Malum gündemimiz Pile-Yiğitler Yolu. Yaşananları hep birlikte izledik. Bizimle birlikte tüm dünyada izledi. Ve tepkiler görüntülerin izlenmesinden sonra çıkmaya başladı.
Başta ABD olmak üzere AB devletlerinin bir bölümü KKTC’yi ve Türkiye Cumhuriyeti’ni kınadı. Hatta BM bir kınama yazısı yayınlamak istedi Rusya engeline takıldı.
Dünya üzerinde bir satranç oynanıyor. Burada ABD ve Rusya, Çin, İngiltere ve AB ülkeleri oyun kurmaya çalışıyor.
Bundan 10 yıl öncesine kadar Türkiye adeta küçük ABD gibiydi. Sonra FETÖ olayları ortaya çıkınca Türkiye bir anda anti-ABD’ci oluverdi ve soluğu Rusya’nın yanında aldı.
Rusya düne kadar Kıbrıs Rum Kesimi’nin can kurtarıcısıydı. Öyle ki Güney Kıbrıs’ta Rusların siyasi partisi var, bankaları var, hatta kendi dillerinde yayın yapan radyo ve TV kanalları bile var.
Ancak AB’nin Rusya’ya ambargo uygulamaya başlaması ile birlikte Ruslar ile Rumların arası açılmaya başladı. Ruslar Güney’den Kuzey’e geçmeye başladı. Kuzey’de şuan pek çok yerde Ruslar yatırım yapıyor, mülk satın alıyor.

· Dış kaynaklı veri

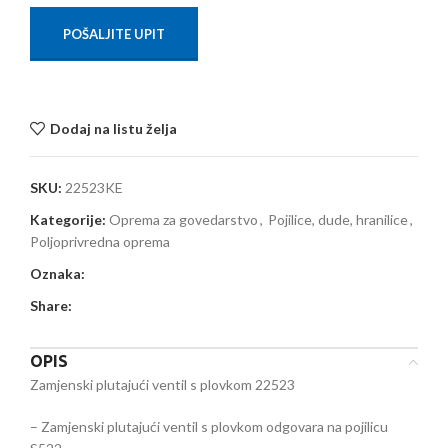
POŠALJITE UPIT
Dodaj na listu želja
SKU:
22523KE
Kategorije:
Oprema za govedarstvo
,
Pojilice, dude, hranilice
,
Poljoprivredna oprema
Oznaka:
Share:
OPIS
Zamjenski plutajući ventil s plovkom 22523
– Zamjenski plutajući ventil s plovkom odgovara na pojilicu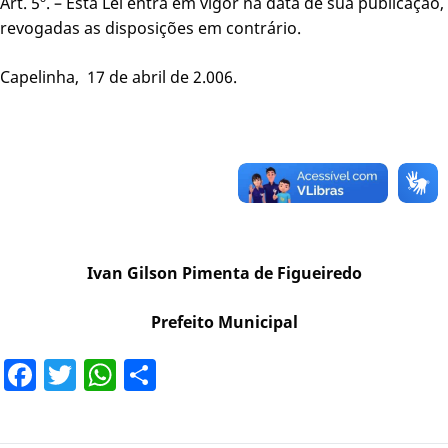
Art. 5º. – Esta Lei entra em vigor na data de sua publicação,
revogadas as disposições em contrário.
Capelinha, 17 de abril de 2.006.
Ivan Gilson Pimenta de Figueiredo
Prefeito Municipal
Facebook
Twitter
WhatsApp
Share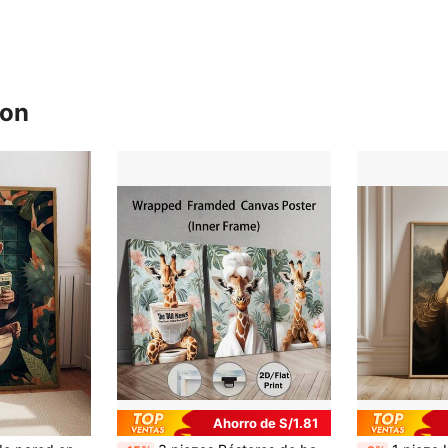
ron
Ahorro de S/1.81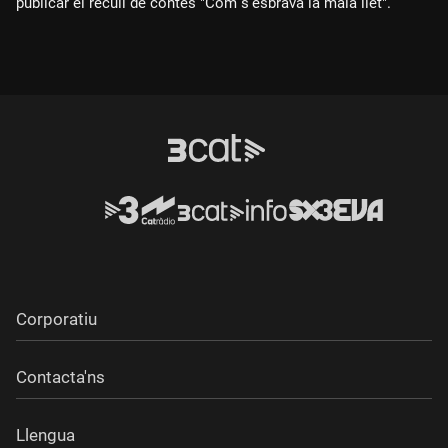
publicar el recull de contes "Com s'esbrava la mala llet".
Corporatiu
Contacta'ns
Llengua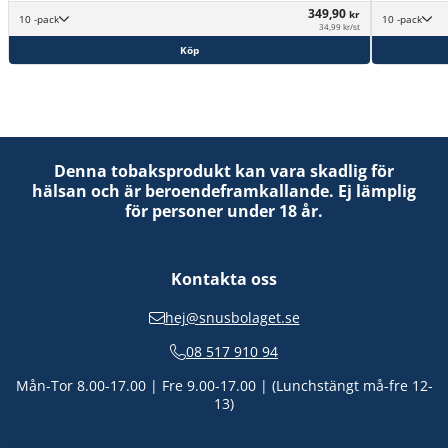
349,90
kr
10 -pack
10 -pack
34,99 kr/st
Köp
Denna tobaksprodukt kan vara skadlig för
hälsan och är beroendeframkallande. Ej lämplig
för personer under 18 år.
Kontakta oss
hej@snusbolaget.se
08 517 910 94
Mån-Tor 8.00-17.00 | Fre 9.00-17.00 | (Lunchstängt må-fre 12-
13)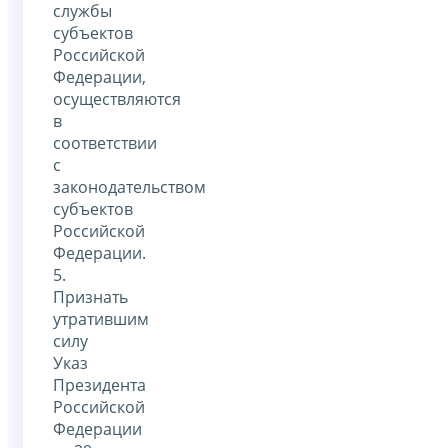
службы
субъектов
Российской
Федерации,
осуществляются
в
соответствии
с
законодательством
субъектов
Российской
Федерации.
5.
Признать
утратившим
силу
Указ
Президента
Российской
Федерации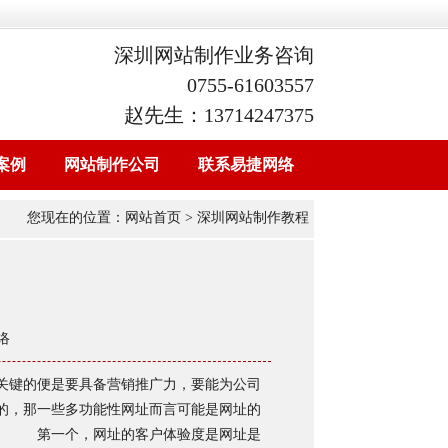
深圳网站制作业务咨询
0755-61603557
赵先生：13714247375
案例
网站制作公司
联系易捷网络
您现在的位置：
网站首页
> 深圳网站制作教程
络
关键的便是要具备营销推广力，要能为公司
的，那一些多功能性网址而言可能是网址的
点。 第一个，网址的客户体验度是网址是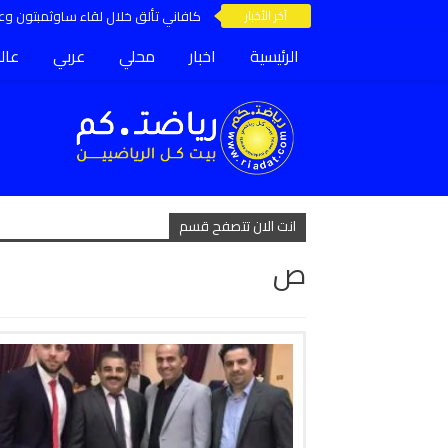
آخر الأخبار
كافاني تألق خلال لقاء ساوثمبتون وعق
الرئيسية
اخبار
محلي
عربي
عال
انت الان تتصفح قسم
ص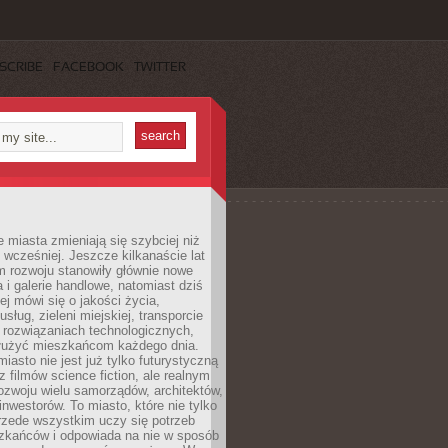
SCRIBE
FACEBOOK
TWITTER
miasta zmieniają się szybciej niż
 wcześniej. Jeszcze kilkanaście lat
m rozwoju stanowiły głównie nowe
a i galerie handlowe, natomiast dziś
ej mówi się o jakości życia,
sług, zieleni miejskiej, transporcie
 rozwiązaniach technologicznych,
służyć mieszkańcom każdego dnia.
miasto nie jest już tylko futurystyczną
z filmów science fiction, ale realnym
ozwoju wielu samorządów, architektów,
 inwestorów. To miasto, które nie tylko
przede wszystkim uczy się potrzeb
zkańców i odpowiada na nie w sposób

Bununla birlikle siyasi olarak Rusya’nın Lefkoşa’da konsolosluk hizmeti vermeye hazırlandığını biliyoruz. Yine aynı şekilde bir iki havayolu şirketi Moskova-Ercan uçuşları için görüşmeler yapıyor.
Hal böyle iken Pile yolu krizi patlak verdi ve Kıbrıs Türk Halkının yanında şimdilik Rusya ve Türkiye durdu. ABD ve AB üyesi ülkeler Rum kesiminin yanında saf tuttu.
Dünya üzerinde BM’ye üye olan ülke sayısı 193’dür.
Birleşmiş Milletler Sözleşmesi'nin 2. bölümünün 4. maddesine göre: Birleşmiş Milletlerde üyelik, geçerli sözleşmeyi kabul edip örgütün kararına göre sözleşme maddelerini yerine getirecek durumda ve getirmeye hazır her barışsever millete açıktır.
Her başvuran ülkenin Birleşmiş Milletlere kabulü, Genel Kurul'un Güvenlik Konseyince verilmiş tavsiyeye uyarak karar vermesiyle olacaktır.
Birleşmiş Milletler Genel Kurulu, 2020 yılında İsrail'i kınadı, bu da dünyanın geri kalan ülkelerine kıyasla neredeyse üç katı oldu. 2020 yılında sadece İsrail’i 17 kez kınadı BM. Ama sonuçta aradan geçen 3 yılda hiçbir değişiklik olmadı İsrail-Filistin cephesinde.
Birleşmiş Milletler Genel Kurulu kararları bağlayıcı değildir, ancak dünya meselelerinde sembolik bir öneme sahiptir.
Bununla birlikte 1963’ten 1974’e kadar adada yüzlerce Kıbrıslı Türk, BM’nin gözünün önünde katledildi. Gidin bakın Muratağa-Sandallar orada, Taşkent burada.
1999 yılında Avrupa’nın tam ortasında Sırplar Kosova’da katliam yaptı. Üstelik BM’nin gözü önünde. Tıpkı Kıbrıs’ta olduğu gibi.
BM elbette önemlidir. BM kararları da. Ancak BM’nin her kararının doğru olduğunu, her kararının arkasında durduğunu, bugüne kadar söylemek mümkün değildir.
BM’nin KKTC’yi ve TC’yi kınaması falan da hikâyedir. Hiçbir sonuç getirmez. Getirmiş olsa sadece 2020 yılında 17 kez kınanan İsrail bugün Filistinlilere başka şekilde davranıyor olurdu.
BM bize kızacak diye Pile’deki Türklerin yıllardır çektiği zulme sesiz kalınmamalıdır. Pile’de yaşayanların çağırdığı 112 ambulansını bile köye sokmayanların artık bu eziyete bir dur dememin vakti gelmiştir.
Nasıl ki Pile’de yaşayan Rumlar elini kolunu sallayarak Pile’ye girip çıkıyorsa Türkler de aynı haklardan yararlanmalıdır. Pile-yiğitler yoluna sadece bu acıdan bakmak yerlidir kanımca.